Now, I am not saying that the mechanism by which the Supreme Court decides cases and interprets the constitution is necessarily a bad one. There has to be some mechanism by which unconstitutional laws can be struck down. However, each majority opinion that is handed down has, in theory, the power to change our country and affect our rights as much as any constitutional amendment. Therefore, I believe that the people should ( and are even constitutionally entitled to) have a greater voice in these decisions.

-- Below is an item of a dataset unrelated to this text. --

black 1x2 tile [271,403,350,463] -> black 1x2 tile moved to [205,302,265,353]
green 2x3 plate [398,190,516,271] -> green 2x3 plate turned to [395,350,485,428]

This problem of the Supreme Court re-interpreting our rights away is further exacerbated by the ever growing willingness for our congress to pass (and the executive branch to enforce) laws that they all know are unconstitutional. There is no down side for them to do this. Even if the Supreme court agrees to hear a relevant case, the law will still be enforced for many years before it can be struck down, and can theoretically just be passed again in a slightly different form. Additionally, every unconstitutional law passed is a chance for congress to play the power lottery - the Supreme Court might just re-interpret the constitution, allowing the law to stand and thus increasing congressional power.

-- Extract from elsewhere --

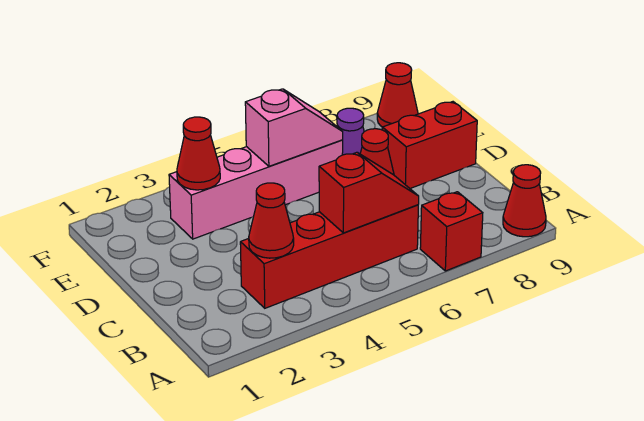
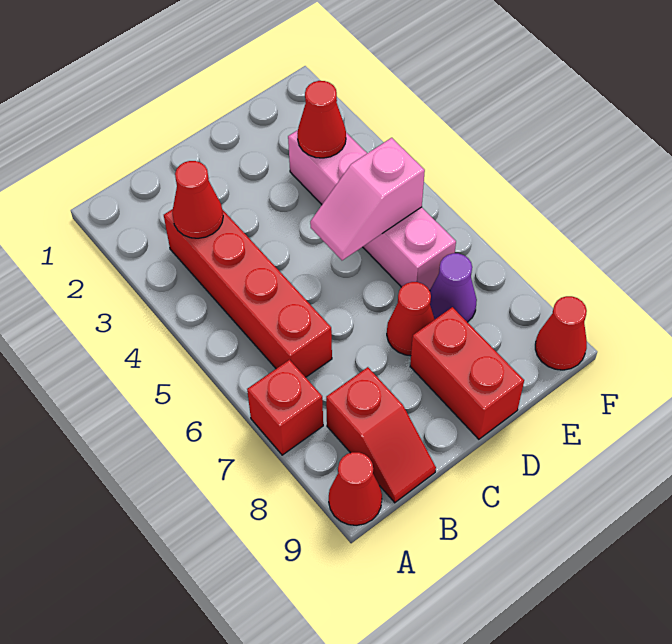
red 1x2 slope [319,152,419,233] -> red 1x2 slope moved to [326,367,436,503]
pink 1x2 slope [245,89,343,166] -> pink 1x2 slope turned to [310,138,425,260]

So how do we correct this problem? How do we reclaim the power to control our constitutional protections? How do we prevent congress from deliberately passing laws to test just how far the current Supreme Court will allow constitution can be bent?
One solution might be a new amendment to the Constitution to add “checks and balances” limiting this otherwise unlimited power to re-interpret the Constitution. It would assert our right to be involved in any change to the Constitution, and it would spell out a punishment for those who would attempt to take away our rights without following the correct procedure for amending the Constitution. It might read something like this:
1. No supreme court decision shall be considered valid until it can first put to a vote by the state legislatures.
2. Votes may be cast for any opinion generated by the court. A simple majority of states is required to ratify the courts majority/plurality opinion. A two thirds majority of states is required to ratify a minority opinion. State legislatures that fail to put the matter to a vote in their next session immediately after the courts decision shall be counted as abstaining.
3. If no court opinion is ratified, the court must decide to either return to deliberations and issue new (or the same) opinions, or let the matter rest as if they had never chosen to hear the case.
4. U.S. Congressmen will receive a sentence of 1 year in a federal correctional facility for each yes vote that was recorded on a law that is subsequently struck down as unconstitutional by supreme court decision.
(Please Note that I have no rigorously logical reason to believe that the specific amendment I am suggesting here would do the job - I just know that some mechanism giving people back the control the Constitution promised us over guarding our own rights is sorely needed. Without some solution to this problem, things seem very likely to just continue to get worse.)
So what do you think? Does this amendment solve all our problems?
Maybe it will sound better after you’ve had a few drinks…
Go ahead… Drink up… it’s still legal.